We can combine the coefficient estimates to calculate the mean plant weight for the two treatment groups:
# print out all the coefficient estimates
coef(plant_lm)
## (Intercept) grouptrt1 grouptrt2
## 5.032 -0.371 0.494
# mean estimate for trt1, manual
5.032 - 0.371
## [1] 4.661
# or by using the coefficient estimates:
as.numeric(coef(plant_lm)[1] + coef(plant_lm)[2])
## [1] 4.661
# mean estimate for trt2, manual
5.032 + 0.494
## [1] 5.526
# or by using the coefficient estimates:
as.numeric(coef(plant_lm)[1] + coef(plant_lm)[3])
## [1] 5.526
We can also look at the confidence intervals for the three
coefficients using the confint()
function:
confint(plant_lm)
## 2.5 % 97.5 %
## (Intercept) 4.62752600 5.4364740
## grouptrt1 -0.94301261 0.2010126
## grouptrt2 -0.07801261 1.0660126
Notice that both confidence intervals for the difference cross zero (lower bound is negative, upper bound is positive). This is a good indication that there is not a significant difference between the control group and either treatment.
lm()
Interpretation - Following Hector (2021)
The plants from the control group had an average dry weight of 5.032 (95% CI: 4.63, 5.44) grams, and the difference in dry weights for treatment 1 was -0.37 (-0.94, 0.20) while the difference in dry weights for treatment 2 was 0.49 (-0.08, 1.07)
You may have noticed that results from the ANOVA table above indicated that there was at least one significant difference between means, but the p-values of 95%CIs from the linear model indicate no significant difference, so what happened?
Well, you might have realized that the linear model is only testing whether the two treatment groups are different from the control group. One combination that we are missing is whether or not the two treatments are different from each other. We could go through the process of re-levelling the data so that we set one of the treatment groups is our reference condition. However, it’s most likely that the original experiment was interested in differences from the control condition, and this is how our analysis was originally set up. We could just run a few extra t-tests to analyze all possible combinations. However, when running multiple t-tests, we increase our chances of a Type I error (i.e., false positive). To account for that, we will continue this analysis by running a multiple comparison test.
First, a brief note. For many years, it was considered standard to run an ANOVA, and then if those results came back significant to run some form of multiple comparison analysis to see which combinations were significant (what we will do below). As a part of the “New Statistics”, and general reforms currently happening in statistical analyses, this is beginning to go out of fashion. There are a few different opinions on this.

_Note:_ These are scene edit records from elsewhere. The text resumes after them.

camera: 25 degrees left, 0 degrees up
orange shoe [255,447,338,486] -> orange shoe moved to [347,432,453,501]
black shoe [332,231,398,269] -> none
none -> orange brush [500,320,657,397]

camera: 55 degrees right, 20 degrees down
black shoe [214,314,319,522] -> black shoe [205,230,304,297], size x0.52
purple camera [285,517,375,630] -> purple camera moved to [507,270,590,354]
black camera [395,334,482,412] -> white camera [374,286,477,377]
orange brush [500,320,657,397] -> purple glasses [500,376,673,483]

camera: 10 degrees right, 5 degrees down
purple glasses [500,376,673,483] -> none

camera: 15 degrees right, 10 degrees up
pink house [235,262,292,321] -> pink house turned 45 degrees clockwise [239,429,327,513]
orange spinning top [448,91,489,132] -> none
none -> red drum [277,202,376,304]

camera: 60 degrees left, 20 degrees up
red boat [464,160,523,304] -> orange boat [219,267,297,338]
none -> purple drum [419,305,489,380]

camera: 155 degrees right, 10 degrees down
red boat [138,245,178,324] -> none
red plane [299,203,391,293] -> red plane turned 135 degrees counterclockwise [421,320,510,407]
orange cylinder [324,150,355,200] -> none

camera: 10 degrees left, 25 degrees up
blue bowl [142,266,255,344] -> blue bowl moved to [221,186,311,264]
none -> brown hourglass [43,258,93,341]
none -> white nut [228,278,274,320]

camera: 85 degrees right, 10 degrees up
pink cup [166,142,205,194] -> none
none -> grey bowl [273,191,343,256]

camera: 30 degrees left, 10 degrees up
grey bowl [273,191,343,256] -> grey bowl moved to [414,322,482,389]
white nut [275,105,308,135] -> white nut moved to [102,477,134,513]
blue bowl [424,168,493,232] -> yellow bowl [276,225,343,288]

One, is to set up the linear model analysis to maximize your degrees
of freedom and answer the original research question. For example,
above, we had the control group as the default reference condition, and
if we were only interested in differences between control and treatment
groups, we would stop at the interpretation of the lm()
summary above.
Secondly, some researchers concede that all statistical analyses have
a chance of false positives (indeed, the definition of a 95% CI
explicitly states that under repeated sampling conditions, the “true
mean” will only be in the interval ~95% of the time), and therefore it’s
fine to run extra t-tests and discuss potential false positive rates in
the discussion section. (The PlantGrowth
example is in a
bit of a grey area. Since it’s only a total of 3-pairwise comparisons,
running an additional t-test is really not that big of a deal. Where it
really becomes important is when you’re running lots and lots of
comparisons. For example, the OrchardSpray
problem in
homework 10.)
Finally, multiple comparisons are still being done and generally still accepted. Furthermore, you will see these often in the literature, and I think it’s important for you to know how to run and interpret them. So for this lab, we will continue with Tukey’s Honestly Significant Difference Test. However, be aware that there are other corrections for multiple comparisons, and you will see things like “Bonferroni corrections”, “F-protected t-tests”, “Fisher’s LEast Significant Difference”, etc.
As mentioned above, the results of the ANOVA test indicated
significant differences, but the linear model analysis did not find
differences between the control and either treatment group. However, one
final comparison is missing: the trt1
and the
trt2
group.
For this, we will run Tukey’s HSD test. This test is essentially the same as the t-test we ran before, except that the critical value of t is larger than for a normal t-test. Basically, we need stronger evidence in order to reject the Null hypothesis.
Before we run the Tukey HSD test, we need to run an ANOVA on our
linear model fit using the aov()
function.
# ANOVA of our lm model
plant_aov <- aov(plant_lm)
# Tukey's test on the plant_aov object
plant_tukey <- TukeyHSD(plant_aov)
# print out results
plant_tukey
## Tukey multiple comparisons of means
## 95% family-wise confidence level
##
## Fit: aov(formula = plant_lm)
##
## $group
## diff lwr upr p adj
## trt1-ctrl -0.371 -1.0622161 0.3202161 0.3908711
## trt2-ctrl 0.494 -0.1972161 1.1852161 0.1979960
## trt2-trt1 0.865 0.1737839 1.5562161 0.0120064
Here, we can see that we have a row for every pairwise combination. The table gives us an estimated and 95% CI for the differences, as well as an adjusted p value. The p-value is already adjusted for the number of comparisons, so we can compare it to our value of 0.05.
We can see here that neither of the treatment means is different from the control group (p-value > 0.05), but that trt1 and trt2 are different with a p-value of 0.012.
We can also plot these differences. Any coefficient estimates which cross zero are not considered to be significantly different.
plot(plant_tukey)
The data supports the conclusion that there was no statistically significant difference in plant dry weight between the control and either treatment group (Tukey HSD adjusted p-values > 0.05). However, the difference in plant dry weights between trt1 and trt was estimated to be 0.865 (95%CI: 0.174, 1.56), and this was significant (Tukey HSD adjusted p = 0.012)